Top of Record extracts

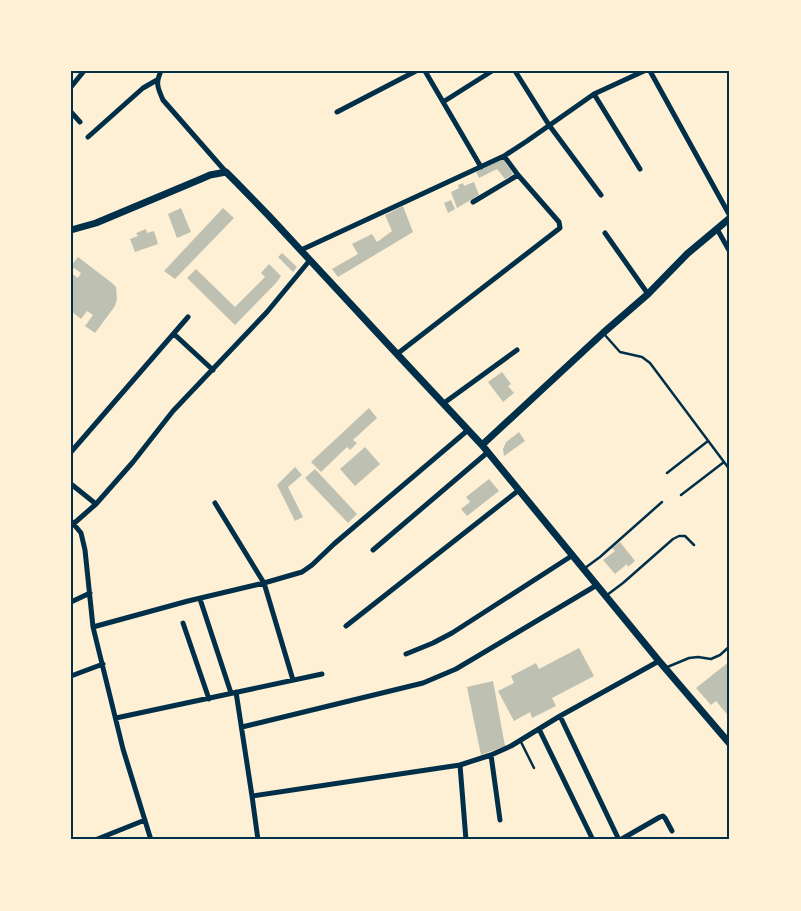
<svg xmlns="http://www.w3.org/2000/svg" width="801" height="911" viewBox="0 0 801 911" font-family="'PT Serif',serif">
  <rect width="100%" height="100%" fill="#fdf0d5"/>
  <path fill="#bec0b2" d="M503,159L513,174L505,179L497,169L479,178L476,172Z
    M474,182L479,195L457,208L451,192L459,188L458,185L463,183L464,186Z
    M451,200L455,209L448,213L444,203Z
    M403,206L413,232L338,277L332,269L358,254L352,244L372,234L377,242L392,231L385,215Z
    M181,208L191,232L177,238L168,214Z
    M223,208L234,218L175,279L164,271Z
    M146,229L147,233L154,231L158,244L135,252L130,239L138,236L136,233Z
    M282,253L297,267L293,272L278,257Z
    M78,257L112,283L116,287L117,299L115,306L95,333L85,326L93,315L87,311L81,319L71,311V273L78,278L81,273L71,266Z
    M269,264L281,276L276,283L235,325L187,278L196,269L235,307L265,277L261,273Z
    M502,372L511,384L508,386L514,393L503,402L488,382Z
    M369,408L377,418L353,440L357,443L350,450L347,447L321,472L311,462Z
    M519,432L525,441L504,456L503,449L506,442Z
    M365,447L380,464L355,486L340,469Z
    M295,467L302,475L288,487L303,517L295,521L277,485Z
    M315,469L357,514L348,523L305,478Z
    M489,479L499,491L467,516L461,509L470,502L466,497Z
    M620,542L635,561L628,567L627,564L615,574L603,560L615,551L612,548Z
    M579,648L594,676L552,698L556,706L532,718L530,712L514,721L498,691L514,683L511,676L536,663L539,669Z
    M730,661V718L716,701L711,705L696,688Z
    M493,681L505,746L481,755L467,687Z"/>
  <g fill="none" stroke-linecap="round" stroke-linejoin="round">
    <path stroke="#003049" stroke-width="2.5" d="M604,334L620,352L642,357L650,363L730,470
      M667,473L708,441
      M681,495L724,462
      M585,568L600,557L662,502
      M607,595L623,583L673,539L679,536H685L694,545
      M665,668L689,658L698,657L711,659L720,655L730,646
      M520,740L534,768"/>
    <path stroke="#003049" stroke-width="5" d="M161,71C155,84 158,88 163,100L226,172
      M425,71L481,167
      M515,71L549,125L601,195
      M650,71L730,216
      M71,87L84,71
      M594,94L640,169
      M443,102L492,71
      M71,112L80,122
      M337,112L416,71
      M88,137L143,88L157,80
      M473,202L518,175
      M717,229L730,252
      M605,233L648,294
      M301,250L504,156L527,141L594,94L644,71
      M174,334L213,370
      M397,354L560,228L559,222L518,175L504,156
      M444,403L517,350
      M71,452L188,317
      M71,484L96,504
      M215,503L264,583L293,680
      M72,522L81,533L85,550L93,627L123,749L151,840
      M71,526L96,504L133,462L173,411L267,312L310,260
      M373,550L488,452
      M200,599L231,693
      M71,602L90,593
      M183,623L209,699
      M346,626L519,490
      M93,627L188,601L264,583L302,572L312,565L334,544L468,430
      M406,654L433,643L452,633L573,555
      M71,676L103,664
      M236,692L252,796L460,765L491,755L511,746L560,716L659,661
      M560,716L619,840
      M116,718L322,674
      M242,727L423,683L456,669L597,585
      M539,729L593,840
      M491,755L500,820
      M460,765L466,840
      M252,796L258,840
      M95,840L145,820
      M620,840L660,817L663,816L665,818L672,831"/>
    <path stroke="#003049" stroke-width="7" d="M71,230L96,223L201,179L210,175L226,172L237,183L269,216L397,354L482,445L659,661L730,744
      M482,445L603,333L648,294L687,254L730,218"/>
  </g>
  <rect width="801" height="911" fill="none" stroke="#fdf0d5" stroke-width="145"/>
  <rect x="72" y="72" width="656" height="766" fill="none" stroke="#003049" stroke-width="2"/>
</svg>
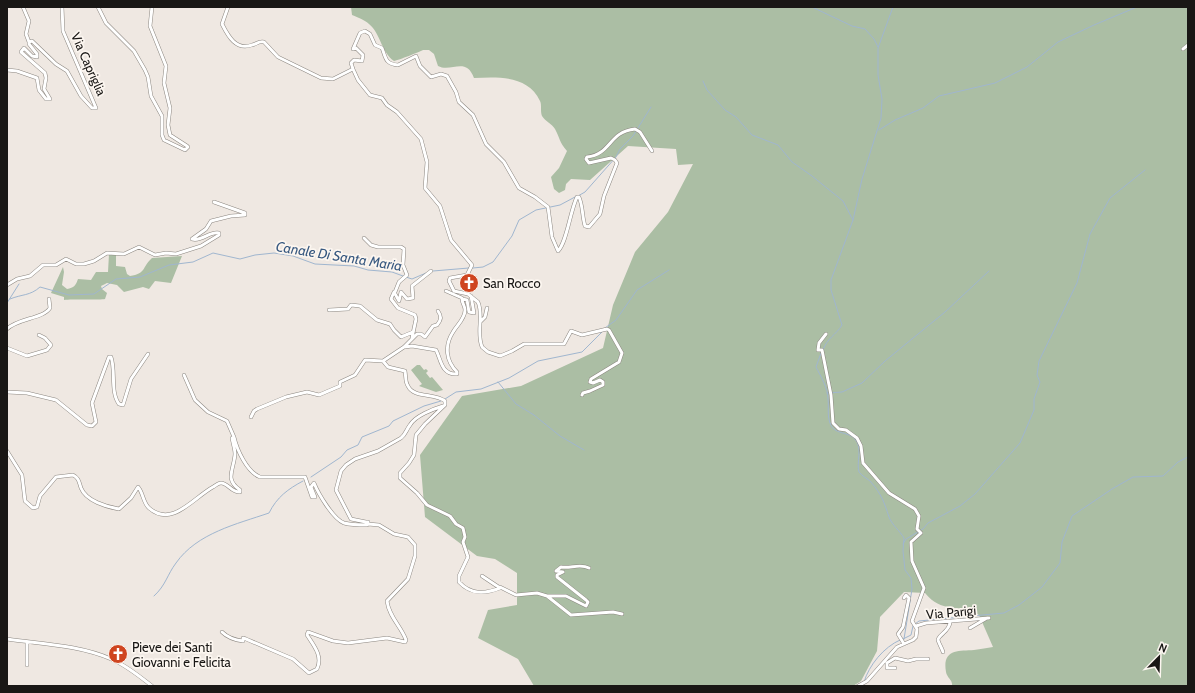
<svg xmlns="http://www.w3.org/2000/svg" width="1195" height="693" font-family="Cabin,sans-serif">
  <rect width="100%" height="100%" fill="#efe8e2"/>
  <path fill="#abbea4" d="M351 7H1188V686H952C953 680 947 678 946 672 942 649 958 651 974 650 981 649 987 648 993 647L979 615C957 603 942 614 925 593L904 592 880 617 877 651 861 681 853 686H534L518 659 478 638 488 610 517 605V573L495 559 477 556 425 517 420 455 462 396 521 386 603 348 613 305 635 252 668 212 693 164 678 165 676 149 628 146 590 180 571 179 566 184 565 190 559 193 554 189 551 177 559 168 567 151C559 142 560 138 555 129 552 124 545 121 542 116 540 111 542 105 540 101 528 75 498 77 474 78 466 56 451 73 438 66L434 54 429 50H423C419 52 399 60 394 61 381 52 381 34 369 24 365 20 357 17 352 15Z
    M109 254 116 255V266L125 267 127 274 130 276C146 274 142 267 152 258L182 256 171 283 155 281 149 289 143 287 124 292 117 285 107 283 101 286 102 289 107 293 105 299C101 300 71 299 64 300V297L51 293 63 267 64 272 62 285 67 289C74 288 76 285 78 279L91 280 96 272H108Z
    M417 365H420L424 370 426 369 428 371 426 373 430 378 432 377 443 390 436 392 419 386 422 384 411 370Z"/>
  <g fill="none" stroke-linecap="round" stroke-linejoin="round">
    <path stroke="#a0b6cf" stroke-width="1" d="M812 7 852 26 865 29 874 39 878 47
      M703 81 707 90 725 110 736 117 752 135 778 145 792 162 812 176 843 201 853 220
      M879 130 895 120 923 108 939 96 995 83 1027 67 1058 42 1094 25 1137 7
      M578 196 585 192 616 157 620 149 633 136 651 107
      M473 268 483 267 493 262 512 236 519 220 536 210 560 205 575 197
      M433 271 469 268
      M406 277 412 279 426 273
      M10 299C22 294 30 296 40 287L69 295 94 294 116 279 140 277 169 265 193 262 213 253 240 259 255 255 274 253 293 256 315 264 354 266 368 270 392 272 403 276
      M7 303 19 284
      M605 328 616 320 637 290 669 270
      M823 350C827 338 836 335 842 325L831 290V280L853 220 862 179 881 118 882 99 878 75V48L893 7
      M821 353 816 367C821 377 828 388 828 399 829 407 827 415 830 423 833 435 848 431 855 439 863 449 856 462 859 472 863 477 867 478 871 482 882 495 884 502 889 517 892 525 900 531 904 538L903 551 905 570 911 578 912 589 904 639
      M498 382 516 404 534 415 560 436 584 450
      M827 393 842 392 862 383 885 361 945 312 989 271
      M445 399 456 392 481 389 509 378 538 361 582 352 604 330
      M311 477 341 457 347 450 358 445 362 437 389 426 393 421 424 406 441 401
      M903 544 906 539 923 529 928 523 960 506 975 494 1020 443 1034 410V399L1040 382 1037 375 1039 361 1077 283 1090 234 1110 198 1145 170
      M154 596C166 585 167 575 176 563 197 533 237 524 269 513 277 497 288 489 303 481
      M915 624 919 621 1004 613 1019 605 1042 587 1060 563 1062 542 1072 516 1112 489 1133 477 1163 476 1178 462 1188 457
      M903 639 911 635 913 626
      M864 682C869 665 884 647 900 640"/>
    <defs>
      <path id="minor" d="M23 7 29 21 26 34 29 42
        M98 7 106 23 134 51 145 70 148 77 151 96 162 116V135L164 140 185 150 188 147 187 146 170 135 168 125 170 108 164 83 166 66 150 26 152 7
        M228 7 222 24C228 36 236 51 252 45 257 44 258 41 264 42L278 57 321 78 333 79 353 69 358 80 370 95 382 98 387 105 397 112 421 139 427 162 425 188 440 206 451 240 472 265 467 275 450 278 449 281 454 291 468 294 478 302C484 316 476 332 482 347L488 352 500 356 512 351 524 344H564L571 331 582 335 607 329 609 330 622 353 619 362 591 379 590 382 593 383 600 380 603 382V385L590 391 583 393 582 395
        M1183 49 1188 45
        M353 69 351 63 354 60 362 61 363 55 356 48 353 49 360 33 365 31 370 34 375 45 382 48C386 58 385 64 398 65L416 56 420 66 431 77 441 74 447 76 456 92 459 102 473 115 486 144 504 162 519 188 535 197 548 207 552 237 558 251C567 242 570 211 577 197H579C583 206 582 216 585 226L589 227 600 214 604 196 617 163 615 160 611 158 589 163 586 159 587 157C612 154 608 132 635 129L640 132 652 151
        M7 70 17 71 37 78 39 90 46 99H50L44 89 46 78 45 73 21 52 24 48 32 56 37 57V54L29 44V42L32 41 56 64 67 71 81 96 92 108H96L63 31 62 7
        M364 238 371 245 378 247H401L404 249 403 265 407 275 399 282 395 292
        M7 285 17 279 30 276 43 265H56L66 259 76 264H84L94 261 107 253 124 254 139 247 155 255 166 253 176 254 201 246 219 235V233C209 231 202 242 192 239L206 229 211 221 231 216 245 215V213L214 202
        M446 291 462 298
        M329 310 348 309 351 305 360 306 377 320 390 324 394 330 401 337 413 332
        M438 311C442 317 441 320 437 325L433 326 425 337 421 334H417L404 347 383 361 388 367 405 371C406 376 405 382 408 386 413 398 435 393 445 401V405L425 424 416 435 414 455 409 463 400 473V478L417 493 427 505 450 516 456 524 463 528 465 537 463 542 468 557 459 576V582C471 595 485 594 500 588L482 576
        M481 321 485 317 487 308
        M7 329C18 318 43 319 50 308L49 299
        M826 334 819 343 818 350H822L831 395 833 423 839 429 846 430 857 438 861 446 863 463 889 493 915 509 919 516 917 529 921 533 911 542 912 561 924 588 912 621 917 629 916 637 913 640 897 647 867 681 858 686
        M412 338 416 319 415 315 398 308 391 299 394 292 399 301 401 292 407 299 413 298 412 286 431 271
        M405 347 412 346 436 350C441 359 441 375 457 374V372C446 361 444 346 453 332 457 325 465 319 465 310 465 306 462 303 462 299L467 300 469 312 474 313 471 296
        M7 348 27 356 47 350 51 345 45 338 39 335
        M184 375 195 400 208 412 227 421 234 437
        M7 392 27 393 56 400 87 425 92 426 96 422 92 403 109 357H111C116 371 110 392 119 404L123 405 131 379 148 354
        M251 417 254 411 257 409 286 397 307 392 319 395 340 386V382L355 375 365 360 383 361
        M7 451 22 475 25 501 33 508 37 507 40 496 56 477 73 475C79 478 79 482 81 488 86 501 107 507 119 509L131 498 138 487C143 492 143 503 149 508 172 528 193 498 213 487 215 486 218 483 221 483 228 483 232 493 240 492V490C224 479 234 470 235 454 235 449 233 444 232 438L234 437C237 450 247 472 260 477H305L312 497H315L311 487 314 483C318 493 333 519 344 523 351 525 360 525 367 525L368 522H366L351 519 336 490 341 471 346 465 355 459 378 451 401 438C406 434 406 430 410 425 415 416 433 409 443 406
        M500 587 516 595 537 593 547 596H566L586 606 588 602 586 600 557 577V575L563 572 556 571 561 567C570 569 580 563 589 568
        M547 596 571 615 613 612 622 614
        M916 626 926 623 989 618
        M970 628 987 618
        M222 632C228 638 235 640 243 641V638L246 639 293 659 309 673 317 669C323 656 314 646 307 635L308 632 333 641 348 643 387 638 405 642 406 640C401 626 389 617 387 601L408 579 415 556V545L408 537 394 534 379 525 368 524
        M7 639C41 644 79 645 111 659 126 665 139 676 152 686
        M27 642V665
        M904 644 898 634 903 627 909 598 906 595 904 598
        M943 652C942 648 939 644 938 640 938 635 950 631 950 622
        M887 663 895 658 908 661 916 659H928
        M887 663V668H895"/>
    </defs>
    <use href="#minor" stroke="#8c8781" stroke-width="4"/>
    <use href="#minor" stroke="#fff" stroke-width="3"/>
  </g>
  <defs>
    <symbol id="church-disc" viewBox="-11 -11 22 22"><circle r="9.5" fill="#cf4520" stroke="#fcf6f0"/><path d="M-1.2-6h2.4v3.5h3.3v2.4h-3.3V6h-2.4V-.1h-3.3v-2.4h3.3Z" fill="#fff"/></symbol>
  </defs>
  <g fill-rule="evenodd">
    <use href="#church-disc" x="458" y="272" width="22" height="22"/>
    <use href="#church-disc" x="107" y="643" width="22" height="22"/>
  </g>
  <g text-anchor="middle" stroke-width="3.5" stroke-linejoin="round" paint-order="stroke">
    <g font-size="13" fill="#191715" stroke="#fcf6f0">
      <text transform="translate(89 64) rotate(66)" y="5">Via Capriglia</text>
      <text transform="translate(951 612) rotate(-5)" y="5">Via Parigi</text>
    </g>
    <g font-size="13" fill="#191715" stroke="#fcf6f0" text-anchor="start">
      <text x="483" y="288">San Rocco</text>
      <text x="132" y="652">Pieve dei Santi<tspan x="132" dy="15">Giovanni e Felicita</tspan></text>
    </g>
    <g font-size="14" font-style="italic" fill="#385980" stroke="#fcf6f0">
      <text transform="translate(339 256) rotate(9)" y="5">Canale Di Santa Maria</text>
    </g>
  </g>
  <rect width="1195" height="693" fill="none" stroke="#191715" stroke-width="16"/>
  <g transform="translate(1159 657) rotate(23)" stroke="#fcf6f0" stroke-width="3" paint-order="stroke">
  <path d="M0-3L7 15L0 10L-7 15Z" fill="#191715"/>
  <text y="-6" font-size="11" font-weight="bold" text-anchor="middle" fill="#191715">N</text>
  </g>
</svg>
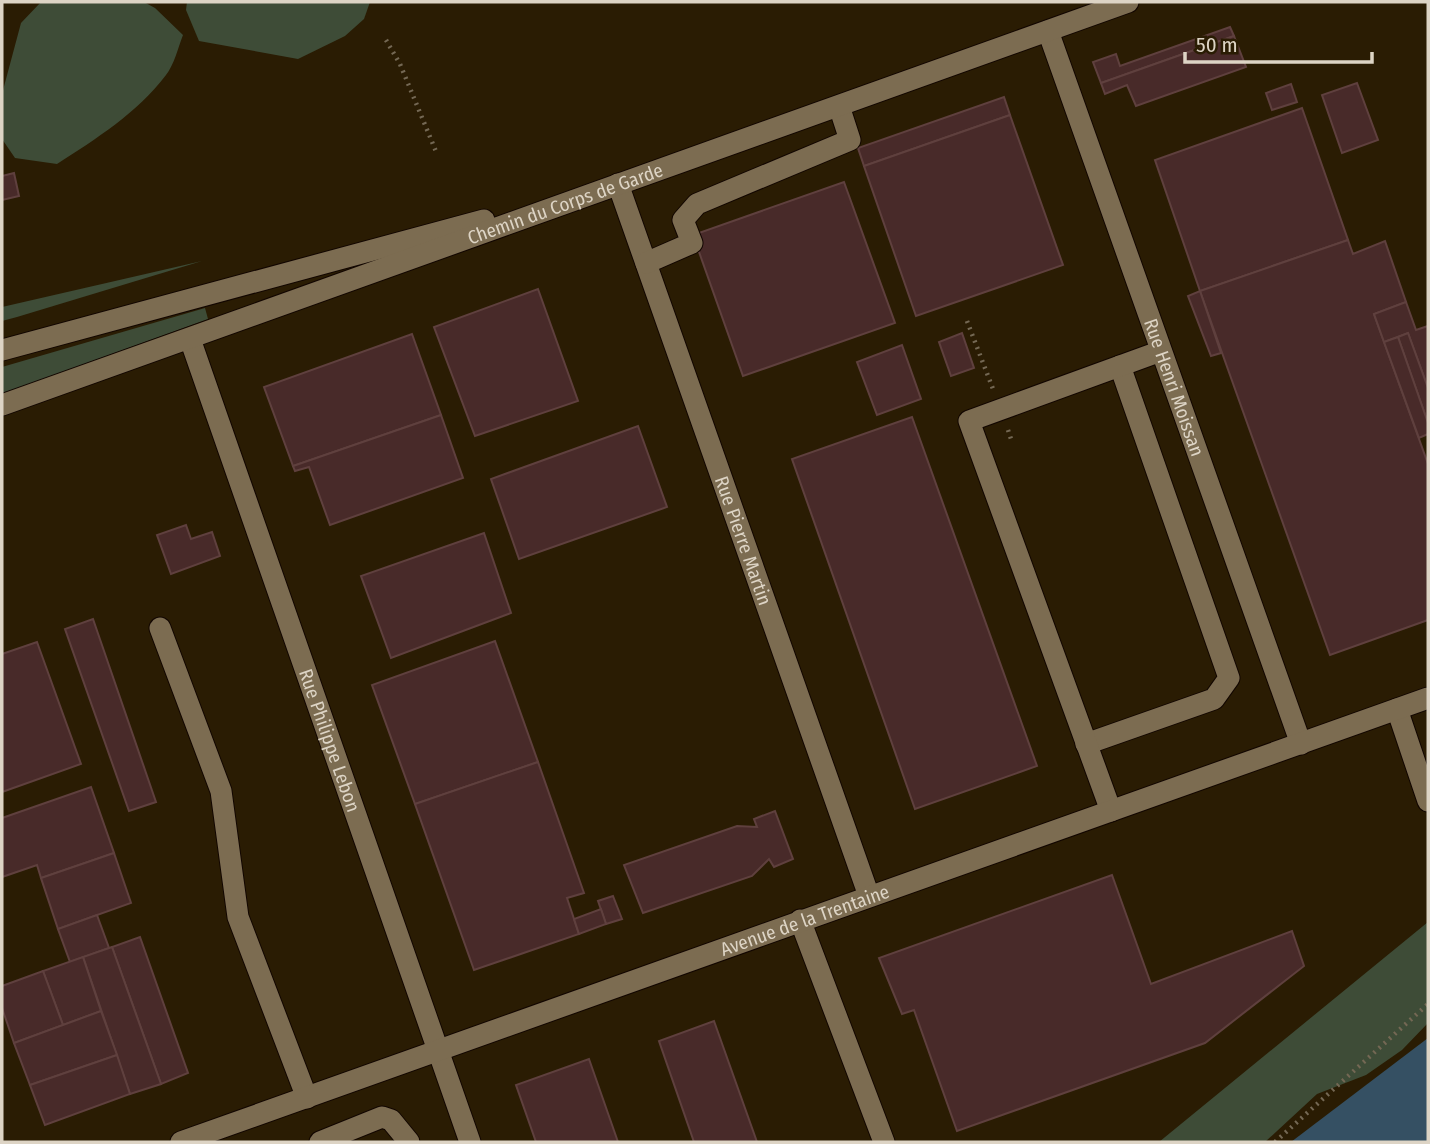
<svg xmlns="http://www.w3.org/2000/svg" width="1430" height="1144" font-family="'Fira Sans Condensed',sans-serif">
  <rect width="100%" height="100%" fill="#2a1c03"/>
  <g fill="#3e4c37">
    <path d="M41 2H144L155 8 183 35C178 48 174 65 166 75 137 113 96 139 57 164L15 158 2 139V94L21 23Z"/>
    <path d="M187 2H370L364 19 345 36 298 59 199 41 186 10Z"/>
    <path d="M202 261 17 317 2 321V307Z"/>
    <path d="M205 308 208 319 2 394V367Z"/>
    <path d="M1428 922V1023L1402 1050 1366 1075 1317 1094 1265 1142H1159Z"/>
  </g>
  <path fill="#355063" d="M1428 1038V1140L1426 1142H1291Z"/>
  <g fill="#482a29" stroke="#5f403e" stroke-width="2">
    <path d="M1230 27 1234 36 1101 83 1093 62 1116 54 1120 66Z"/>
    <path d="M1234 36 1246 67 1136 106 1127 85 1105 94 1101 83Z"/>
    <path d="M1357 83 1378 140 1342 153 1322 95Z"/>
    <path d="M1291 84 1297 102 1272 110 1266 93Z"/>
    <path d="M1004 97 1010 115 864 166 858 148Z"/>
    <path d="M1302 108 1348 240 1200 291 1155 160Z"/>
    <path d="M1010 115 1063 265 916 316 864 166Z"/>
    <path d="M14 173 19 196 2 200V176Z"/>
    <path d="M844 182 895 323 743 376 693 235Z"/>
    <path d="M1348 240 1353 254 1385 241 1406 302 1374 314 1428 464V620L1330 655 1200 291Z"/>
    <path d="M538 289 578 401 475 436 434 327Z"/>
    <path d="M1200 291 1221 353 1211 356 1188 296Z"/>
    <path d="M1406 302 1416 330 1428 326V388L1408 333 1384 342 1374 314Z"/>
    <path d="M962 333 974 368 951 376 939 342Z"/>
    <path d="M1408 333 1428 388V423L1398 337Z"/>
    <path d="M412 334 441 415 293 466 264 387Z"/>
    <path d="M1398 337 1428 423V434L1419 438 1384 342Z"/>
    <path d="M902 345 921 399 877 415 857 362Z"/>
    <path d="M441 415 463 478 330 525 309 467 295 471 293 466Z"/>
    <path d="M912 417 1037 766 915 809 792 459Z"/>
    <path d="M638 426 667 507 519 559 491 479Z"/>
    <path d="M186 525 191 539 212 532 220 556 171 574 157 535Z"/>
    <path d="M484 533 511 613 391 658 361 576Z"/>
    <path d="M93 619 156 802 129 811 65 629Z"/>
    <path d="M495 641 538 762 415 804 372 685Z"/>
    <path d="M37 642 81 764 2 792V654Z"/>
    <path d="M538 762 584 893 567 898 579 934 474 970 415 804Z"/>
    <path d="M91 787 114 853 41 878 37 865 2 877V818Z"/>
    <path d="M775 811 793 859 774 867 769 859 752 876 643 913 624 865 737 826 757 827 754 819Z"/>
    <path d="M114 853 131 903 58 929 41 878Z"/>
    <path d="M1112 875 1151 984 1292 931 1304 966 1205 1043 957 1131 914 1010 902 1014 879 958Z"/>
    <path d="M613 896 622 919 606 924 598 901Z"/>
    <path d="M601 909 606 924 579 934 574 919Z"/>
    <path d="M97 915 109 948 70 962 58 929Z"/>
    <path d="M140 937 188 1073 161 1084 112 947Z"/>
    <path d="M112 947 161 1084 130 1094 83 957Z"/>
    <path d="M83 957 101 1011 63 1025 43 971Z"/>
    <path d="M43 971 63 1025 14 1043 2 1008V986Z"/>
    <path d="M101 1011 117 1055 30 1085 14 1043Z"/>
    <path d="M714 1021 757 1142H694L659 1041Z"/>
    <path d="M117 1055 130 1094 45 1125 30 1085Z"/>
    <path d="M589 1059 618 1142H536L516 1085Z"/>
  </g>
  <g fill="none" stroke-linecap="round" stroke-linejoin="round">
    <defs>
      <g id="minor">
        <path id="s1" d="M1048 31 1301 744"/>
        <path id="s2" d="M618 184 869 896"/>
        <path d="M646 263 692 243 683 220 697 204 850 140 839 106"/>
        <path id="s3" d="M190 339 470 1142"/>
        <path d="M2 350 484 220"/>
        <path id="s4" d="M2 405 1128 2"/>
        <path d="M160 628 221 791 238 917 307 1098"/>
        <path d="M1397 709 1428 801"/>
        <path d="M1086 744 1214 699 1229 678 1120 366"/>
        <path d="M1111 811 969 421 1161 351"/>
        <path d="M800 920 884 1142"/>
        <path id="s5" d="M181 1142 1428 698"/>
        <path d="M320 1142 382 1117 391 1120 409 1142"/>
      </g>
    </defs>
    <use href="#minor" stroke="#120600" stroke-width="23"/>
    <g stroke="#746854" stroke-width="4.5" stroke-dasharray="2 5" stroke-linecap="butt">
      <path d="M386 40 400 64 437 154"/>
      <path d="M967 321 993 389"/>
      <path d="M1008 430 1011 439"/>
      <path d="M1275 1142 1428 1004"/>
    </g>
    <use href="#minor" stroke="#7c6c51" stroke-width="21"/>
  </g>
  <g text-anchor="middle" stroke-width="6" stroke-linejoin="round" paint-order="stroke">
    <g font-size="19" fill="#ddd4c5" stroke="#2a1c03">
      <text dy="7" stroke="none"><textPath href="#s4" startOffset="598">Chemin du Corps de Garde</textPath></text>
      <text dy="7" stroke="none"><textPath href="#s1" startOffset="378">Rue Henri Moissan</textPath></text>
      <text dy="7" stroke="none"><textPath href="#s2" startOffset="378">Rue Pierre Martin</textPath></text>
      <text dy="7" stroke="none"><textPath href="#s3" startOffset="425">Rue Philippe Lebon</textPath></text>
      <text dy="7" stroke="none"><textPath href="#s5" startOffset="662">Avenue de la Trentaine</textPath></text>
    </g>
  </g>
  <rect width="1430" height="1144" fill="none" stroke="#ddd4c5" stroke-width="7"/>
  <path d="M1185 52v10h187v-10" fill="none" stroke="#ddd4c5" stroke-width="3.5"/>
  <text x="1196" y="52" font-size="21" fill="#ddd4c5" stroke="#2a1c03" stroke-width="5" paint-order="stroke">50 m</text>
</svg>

Bottom of Record extracts

• _Work to be completed_: Transcribe, exactly and without additions, the lines of the records above, beginning with the line that contains "M181,208L191,232L177,238L168,214Z" and ending with the line that contains "M397,354L560,228L559,222L518,175L504,156", both included.

• _Written response_:
    M181,208L191,232L177,238L168,214Z
    M223,208L234,218L175,279L164,271Z
    M146,229L147,233L154,231L158,244L135,252L130,239L138,236L136,233Z
    M282,253L297,267L293,272L278,257Z
    M78,257L112,283L116,287L117,299L115,306L95,333L85,326L93,315L87,311L81,319L71,311V273L78,278L81,273L71,266Z
    M269,264L281,276L276,283L235,325L187,278L196,269L235,307L265,277L261,273Z
    M502,372L511,384L508,386L514,393L503,402L488,382Z
    M369,408L377,418L353,440L357,443L350,450L347,447L321,472L311,462Z
    M519,432L525,441L504,456L503,449L506,442Z
    M365,447L380,464L355,486L340,469Z
    M295,467L302,475L288,487L303,517L295,521L277,485Z
    M315,469L357,514L348,523L305,478Z
    M489,479L499,491L467,516L461,509L470,502L466,497Z
    M620,542L635,561L628,567L627,564L615,574L603,560L615,551L612,548Z
    M579,648L594,676L552,698L556,706L532,718L530,712L514,721L498,691L514,683L511,676L536,663L539,669Z
    M730,661V718L716,701L711,705L696,688Z
    M493,681L505,746L481,755L467,687Z"/>
  <g fill="none" stroke-linecap="round" stroke-linejoin="round">
    <path stroke="#003049" stroke-width="2.5" d="M604,334L620,352L642,357L650,363L730,470
      M667,473L708,441
      M681,495L724,462
      M585,568L600,557L662,502
      M607,595L623,583L673,539L679,536H685L694,545
      M665,668L689,658L698,657L711,659L720,655L730,646
      M520,740L534,768"/>
    <path stroke="#003049" stroke-width="5" d="M161,71C155,84 158,88 163,100L226,172
      M425,71L481,167
      M515,71L549,125L601,195
      M650,71L730,216
      M71,87L84,71
      M594,94L640,169
      M443,102L492,71
      M71,112L80,122
      M337,112L416,71
      M88,137L143,88L157,80
      M473,202L518,175
      M717,229L730,252
      M605,233L648,294
      M301,250L504,156L527,141L594,94L644,71
      M174,334L213,370
      M397,354L560,228L559,222L518,175L504,156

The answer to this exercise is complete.